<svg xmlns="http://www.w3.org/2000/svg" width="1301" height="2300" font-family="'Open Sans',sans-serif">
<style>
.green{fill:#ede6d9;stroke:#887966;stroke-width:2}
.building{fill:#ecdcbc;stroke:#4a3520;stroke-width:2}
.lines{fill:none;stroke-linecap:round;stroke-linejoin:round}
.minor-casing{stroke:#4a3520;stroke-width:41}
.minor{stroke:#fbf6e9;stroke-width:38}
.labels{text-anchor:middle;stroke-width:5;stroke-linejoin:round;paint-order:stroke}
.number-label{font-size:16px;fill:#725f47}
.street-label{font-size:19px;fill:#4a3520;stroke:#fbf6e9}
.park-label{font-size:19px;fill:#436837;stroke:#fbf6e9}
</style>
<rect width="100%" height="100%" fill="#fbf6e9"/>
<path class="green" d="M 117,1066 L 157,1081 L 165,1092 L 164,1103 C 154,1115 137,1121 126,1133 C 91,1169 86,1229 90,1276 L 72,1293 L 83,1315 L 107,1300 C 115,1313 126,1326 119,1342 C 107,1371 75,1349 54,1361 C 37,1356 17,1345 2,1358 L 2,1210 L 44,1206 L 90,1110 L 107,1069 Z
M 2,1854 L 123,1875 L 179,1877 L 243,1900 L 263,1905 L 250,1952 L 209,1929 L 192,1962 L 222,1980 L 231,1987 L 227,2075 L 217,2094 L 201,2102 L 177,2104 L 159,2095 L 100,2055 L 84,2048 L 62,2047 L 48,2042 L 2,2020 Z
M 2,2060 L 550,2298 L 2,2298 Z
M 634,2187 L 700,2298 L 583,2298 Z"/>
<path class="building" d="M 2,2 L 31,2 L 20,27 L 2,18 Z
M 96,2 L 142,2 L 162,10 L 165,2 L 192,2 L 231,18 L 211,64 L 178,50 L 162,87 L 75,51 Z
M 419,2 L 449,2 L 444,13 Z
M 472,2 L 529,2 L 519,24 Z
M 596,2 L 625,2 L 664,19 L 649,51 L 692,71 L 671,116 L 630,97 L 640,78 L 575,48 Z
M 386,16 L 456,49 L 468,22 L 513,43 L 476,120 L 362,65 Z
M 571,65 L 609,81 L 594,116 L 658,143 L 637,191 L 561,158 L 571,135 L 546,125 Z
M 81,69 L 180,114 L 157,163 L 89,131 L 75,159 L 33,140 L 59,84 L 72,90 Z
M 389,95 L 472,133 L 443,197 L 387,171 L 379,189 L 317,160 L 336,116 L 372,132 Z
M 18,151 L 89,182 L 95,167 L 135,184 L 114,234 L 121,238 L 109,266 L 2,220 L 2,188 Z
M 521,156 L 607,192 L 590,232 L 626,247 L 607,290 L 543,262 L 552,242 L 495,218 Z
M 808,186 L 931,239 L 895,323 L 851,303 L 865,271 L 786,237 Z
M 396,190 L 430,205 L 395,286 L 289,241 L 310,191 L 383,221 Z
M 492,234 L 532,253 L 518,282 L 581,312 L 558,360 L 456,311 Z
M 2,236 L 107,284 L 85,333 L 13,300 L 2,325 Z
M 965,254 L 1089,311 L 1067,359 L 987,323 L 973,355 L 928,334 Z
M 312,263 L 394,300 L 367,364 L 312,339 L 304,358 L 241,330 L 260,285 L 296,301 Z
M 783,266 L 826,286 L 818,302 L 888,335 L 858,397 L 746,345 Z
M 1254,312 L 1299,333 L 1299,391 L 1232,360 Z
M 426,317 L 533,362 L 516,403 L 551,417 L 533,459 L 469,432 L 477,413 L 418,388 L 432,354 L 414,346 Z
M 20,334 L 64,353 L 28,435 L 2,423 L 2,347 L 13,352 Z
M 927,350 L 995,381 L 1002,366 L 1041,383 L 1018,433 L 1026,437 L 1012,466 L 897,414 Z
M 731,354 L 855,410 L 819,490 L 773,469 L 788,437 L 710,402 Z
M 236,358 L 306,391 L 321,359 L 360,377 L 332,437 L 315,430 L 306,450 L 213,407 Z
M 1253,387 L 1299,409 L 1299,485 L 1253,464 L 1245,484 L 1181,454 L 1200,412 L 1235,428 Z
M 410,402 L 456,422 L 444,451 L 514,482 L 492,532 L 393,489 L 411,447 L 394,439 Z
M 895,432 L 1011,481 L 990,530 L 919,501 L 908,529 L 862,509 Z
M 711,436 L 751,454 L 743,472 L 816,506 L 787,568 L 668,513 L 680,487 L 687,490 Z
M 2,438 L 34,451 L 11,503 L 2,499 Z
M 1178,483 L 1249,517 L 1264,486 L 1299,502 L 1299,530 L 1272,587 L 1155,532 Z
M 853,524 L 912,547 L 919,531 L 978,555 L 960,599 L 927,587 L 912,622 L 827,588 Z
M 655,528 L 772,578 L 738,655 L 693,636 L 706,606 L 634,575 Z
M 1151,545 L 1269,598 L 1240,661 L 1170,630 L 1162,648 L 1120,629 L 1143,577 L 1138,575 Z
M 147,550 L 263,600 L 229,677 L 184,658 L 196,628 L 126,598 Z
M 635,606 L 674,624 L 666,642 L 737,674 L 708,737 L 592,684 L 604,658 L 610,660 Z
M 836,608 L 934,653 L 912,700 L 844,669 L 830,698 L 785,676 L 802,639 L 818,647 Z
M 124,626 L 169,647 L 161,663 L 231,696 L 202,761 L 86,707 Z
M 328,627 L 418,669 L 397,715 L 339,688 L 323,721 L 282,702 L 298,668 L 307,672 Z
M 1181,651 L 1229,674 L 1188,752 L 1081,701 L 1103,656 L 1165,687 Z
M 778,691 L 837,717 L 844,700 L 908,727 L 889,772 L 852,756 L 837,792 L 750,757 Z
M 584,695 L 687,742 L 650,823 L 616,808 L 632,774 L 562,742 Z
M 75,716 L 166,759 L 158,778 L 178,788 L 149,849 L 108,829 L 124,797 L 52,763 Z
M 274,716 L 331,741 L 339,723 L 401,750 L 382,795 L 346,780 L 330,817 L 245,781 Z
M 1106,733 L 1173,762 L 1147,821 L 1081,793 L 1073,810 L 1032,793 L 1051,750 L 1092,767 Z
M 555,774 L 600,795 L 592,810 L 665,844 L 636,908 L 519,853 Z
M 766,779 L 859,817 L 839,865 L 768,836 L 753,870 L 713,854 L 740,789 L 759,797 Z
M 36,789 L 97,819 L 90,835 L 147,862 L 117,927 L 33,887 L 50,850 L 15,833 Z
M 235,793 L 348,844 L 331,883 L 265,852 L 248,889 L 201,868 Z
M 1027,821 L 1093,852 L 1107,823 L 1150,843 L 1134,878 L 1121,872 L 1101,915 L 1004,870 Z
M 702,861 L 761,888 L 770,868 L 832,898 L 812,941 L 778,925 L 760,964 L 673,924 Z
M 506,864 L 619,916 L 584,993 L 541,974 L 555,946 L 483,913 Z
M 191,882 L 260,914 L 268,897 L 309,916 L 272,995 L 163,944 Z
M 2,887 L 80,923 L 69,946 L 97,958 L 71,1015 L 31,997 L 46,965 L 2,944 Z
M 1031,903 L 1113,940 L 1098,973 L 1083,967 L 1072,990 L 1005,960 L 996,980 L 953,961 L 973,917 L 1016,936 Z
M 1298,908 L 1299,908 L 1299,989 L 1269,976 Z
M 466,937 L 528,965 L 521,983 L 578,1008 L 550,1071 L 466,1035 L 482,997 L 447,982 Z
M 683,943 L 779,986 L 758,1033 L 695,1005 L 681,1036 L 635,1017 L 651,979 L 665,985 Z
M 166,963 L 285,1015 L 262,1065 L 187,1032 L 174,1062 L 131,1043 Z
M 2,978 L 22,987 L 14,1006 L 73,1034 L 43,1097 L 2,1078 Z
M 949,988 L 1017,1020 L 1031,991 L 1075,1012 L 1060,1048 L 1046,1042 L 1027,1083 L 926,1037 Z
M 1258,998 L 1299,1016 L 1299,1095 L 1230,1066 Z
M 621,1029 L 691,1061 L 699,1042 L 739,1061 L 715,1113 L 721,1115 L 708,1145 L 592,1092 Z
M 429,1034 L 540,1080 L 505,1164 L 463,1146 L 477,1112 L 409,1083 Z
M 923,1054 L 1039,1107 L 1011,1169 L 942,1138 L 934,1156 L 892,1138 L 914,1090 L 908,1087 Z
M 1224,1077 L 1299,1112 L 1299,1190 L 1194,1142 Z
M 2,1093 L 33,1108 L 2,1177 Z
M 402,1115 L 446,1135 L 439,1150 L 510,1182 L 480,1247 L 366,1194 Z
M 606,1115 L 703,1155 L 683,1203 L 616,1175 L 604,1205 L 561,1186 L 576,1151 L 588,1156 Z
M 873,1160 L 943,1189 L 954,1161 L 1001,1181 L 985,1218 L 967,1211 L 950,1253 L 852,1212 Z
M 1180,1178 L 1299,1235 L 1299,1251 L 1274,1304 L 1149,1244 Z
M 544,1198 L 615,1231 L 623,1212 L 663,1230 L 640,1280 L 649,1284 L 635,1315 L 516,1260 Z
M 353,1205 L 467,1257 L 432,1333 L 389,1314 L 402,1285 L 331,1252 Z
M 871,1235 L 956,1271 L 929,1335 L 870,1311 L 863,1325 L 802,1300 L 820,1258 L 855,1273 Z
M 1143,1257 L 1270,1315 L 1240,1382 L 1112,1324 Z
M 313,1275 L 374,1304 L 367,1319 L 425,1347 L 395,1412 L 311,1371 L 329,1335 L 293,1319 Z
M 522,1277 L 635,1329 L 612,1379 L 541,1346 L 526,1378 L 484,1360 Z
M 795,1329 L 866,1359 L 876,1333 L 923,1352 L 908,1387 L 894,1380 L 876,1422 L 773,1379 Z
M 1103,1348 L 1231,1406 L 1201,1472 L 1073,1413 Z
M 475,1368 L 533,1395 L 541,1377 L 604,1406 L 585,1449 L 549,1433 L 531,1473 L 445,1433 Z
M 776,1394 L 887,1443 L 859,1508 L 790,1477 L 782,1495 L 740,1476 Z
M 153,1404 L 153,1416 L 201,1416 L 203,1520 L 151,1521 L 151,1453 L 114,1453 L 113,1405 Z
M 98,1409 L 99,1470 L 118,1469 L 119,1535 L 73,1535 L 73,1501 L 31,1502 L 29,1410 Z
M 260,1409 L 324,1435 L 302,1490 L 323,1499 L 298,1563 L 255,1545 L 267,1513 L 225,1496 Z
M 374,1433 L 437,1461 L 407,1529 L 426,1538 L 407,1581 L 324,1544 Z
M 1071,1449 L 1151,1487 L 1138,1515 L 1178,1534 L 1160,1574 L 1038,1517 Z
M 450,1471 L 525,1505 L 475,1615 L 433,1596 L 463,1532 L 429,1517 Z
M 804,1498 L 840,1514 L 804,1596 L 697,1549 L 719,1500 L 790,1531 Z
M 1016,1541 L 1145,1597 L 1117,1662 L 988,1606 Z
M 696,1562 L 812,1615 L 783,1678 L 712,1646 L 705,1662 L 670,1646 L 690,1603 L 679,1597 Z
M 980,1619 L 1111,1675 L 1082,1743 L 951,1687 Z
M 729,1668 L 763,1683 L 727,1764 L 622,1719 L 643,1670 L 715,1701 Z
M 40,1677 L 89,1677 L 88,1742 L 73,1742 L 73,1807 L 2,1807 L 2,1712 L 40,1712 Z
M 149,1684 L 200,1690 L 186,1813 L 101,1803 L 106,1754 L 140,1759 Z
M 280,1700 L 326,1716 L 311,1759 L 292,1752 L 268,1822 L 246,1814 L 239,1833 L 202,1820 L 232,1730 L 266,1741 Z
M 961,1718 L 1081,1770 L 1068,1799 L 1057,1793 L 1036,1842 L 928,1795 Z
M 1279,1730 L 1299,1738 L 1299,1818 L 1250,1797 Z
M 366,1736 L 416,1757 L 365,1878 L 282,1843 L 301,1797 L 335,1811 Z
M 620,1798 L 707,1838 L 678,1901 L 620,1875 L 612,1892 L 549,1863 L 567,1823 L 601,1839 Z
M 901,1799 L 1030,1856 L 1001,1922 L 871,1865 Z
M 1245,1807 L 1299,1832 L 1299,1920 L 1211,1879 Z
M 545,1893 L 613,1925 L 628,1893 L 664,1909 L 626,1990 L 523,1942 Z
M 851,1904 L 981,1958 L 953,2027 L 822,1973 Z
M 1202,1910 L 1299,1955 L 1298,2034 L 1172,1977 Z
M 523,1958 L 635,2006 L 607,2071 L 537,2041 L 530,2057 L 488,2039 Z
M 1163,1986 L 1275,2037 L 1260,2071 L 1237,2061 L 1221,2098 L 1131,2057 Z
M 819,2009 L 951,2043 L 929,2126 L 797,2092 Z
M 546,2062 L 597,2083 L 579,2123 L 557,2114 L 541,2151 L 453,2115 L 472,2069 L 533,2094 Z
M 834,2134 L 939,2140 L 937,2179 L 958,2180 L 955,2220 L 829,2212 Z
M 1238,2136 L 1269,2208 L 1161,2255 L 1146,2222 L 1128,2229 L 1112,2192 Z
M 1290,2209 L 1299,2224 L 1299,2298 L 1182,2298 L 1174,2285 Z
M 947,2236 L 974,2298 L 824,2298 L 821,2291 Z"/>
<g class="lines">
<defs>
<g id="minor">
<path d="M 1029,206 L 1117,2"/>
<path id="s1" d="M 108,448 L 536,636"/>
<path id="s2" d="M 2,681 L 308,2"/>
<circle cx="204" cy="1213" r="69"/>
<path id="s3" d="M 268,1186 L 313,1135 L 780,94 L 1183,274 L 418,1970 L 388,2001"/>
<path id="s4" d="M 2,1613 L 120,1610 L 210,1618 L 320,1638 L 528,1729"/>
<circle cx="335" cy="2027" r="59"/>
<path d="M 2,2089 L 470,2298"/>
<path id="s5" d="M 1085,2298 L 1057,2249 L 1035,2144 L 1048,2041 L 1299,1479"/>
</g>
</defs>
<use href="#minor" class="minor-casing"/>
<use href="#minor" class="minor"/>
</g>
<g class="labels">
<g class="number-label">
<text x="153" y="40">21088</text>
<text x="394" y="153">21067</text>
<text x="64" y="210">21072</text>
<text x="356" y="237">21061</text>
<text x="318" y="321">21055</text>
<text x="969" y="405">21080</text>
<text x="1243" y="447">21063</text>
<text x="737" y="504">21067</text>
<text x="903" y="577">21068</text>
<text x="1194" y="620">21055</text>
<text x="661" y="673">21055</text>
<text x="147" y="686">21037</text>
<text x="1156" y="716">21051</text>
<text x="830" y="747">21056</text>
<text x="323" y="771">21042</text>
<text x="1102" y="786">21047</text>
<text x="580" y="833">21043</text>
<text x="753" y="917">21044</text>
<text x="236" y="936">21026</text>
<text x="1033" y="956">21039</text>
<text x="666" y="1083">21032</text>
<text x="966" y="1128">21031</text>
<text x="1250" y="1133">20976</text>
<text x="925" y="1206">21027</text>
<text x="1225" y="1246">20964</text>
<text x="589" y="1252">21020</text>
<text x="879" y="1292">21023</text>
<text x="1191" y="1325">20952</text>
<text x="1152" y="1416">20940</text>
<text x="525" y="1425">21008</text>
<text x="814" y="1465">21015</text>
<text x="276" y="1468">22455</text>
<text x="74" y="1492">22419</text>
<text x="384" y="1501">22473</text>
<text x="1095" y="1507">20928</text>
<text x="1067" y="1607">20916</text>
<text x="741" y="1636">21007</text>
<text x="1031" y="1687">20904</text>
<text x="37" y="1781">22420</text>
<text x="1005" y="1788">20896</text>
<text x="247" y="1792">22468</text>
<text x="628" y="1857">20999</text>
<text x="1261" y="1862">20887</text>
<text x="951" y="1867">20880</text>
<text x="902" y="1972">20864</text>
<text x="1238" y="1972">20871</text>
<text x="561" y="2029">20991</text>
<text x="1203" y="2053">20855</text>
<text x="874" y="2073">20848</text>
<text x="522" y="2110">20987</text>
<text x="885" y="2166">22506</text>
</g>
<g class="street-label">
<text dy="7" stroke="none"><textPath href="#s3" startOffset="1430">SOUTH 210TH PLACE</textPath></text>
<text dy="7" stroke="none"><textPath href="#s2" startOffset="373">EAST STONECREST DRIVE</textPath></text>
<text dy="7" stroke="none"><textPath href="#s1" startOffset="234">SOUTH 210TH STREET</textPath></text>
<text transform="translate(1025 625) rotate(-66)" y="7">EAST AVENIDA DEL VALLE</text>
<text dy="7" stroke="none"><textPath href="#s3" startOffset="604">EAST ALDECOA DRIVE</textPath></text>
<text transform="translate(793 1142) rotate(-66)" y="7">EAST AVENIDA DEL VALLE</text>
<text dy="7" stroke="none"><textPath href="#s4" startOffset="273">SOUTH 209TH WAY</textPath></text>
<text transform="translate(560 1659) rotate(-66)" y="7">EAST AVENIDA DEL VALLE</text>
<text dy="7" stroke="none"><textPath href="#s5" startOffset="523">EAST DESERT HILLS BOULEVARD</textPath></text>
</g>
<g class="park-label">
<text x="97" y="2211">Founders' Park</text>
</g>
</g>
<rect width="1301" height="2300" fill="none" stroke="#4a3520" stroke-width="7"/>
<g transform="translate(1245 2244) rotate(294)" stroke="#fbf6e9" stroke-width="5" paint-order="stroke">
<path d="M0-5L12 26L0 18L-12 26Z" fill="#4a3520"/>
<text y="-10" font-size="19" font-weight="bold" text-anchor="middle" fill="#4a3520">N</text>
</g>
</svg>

▶ _Task requirements_: Nothing but the lines holding the word "DRIVE" should be returned from the listing above.

▶ _Your response_:
<text dy="7" stroke="none"><textPath href="#s2" startOffset="373">EAST STONECREST DRIVE</textPath></text>
<text dy="7" stroke="none"><textPath href="#s3" startOffset="604">EAST ALDECOA DRIVE</textPath></text>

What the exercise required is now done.